The gist: There is no longer any doubt. Judge Michelle Odinet used the n-word in a video of her family cheering a thwarted burglary attempt at their home. Her attorney confirmed it to CBS News.
She is now on leave. Odinet retained an ethics attorney to handle the crisis and took leave, for the time being putting her fate in the hands of the state judiciary commission. Until her admission, Odinet had only confirmed the video had taken place in her home, saying she was sedated at the time it was filmed and could not remember the “disturbing language.”
Lawyers have begun filing motions to recuse. “There’s going to be some disruption in the court’s proceedings,” says G. Paul Marx, who heads the 15th Judicial District Public Defenders office.

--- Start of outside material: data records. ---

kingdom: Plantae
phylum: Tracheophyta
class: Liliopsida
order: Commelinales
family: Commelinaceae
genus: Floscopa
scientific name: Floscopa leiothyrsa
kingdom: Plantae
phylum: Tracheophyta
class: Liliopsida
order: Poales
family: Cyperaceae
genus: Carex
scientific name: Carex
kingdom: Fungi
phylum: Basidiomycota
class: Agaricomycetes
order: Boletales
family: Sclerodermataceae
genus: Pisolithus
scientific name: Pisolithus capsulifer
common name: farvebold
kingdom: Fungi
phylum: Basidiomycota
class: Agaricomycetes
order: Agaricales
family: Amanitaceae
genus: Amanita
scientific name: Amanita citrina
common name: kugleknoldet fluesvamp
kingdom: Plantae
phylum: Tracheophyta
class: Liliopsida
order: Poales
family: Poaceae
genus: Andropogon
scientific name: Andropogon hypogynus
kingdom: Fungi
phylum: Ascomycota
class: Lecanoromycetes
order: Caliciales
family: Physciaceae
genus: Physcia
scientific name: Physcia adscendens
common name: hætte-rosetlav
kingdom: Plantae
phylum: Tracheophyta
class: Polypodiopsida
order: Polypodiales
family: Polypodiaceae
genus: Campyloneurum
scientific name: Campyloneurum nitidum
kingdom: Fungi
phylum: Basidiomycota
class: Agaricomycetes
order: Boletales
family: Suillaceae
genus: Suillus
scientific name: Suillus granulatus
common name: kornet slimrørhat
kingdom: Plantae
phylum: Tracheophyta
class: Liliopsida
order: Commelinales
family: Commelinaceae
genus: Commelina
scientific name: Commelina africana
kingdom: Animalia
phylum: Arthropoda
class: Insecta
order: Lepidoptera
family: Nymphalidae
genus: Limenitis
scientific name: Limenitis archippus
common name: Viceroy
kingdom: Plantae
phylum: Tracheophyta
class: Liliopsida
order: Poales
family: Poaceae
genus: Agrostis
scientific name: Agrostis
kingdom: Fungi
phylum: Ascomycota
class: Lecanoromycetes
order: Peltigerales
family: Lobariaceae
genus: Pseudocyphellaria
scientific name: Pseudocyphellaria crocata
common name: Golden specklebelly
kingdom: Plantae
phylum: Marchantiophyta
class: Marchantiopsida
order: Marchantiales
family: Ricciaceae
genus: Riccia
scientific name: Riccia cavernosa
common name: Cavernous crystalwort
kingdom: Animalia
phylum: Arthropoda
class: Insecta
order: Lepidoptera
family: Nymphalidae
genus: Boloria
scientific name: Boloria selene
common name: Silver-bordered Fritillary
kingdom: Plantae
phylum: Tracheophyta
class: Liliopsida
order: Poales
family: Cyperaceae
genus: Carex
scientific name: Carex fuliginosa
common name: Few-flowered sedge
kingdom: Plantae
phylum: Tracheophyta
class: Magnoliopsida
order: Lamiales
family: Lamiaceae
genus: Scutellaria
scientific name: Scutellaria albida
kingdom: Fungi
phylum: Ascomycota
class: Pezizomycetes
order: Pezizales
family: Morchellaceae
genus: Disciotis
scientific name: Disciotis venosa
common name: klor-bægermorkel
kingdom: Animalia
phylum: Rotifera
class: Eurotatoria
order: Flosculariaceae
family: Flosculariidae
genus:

Her story has gone viral — globally. Reports in the New York Times, NBC News and the BBC have revved up attention and pressure quickly since The Current first published the video Monday.
Her son Elijah was removed from LSU’s track and field team roster. No formal statement was made connecting his removal to the video, but LSU track posted this to social media Wednesday morning:
‘She’s been acting like a cowboy.’ Posts shared to her neighborhood Facebook group show Odinet had set up traps to catch burglars over the last two years. A neighbor told The Advocate that Odinet even laid out $20 cash and left her car door unlocked. When first asked about the video, Odinet said she was in a “fragile state of mind” after the attempted burglary, which she described as “horrific.”
▸ Will she resign? Gov. John Bel Edwards thinks she should. He’s among the latest on a growing list to condemn her racist remarks or call for her resignation, including local and state leaders — M-P Josh Guillory, City Marshal Reggie Thomas, state Sen. Gerald Boudreaux, the Legislative Black Caucus — and some national organizations, including the National Bar Association and the Anti-Defamation League. Saying Odinet is “embarrassed and humiliated,” her attorney set no timeline for her resignation, instead saying she’d use her leave to figure out “what’s best for her and the community.”
Could she be removed? Yes, and complaints have been filed that could spur that process. But because she’s an elected official, it’s tricky and could take a while. In 2004, a judge caught wearing blackface and an afro to a Halloween party was suspended for a year and a day. In 2020, a judge resigned after she admitted using the n-word repeatedly in text messages with a lover.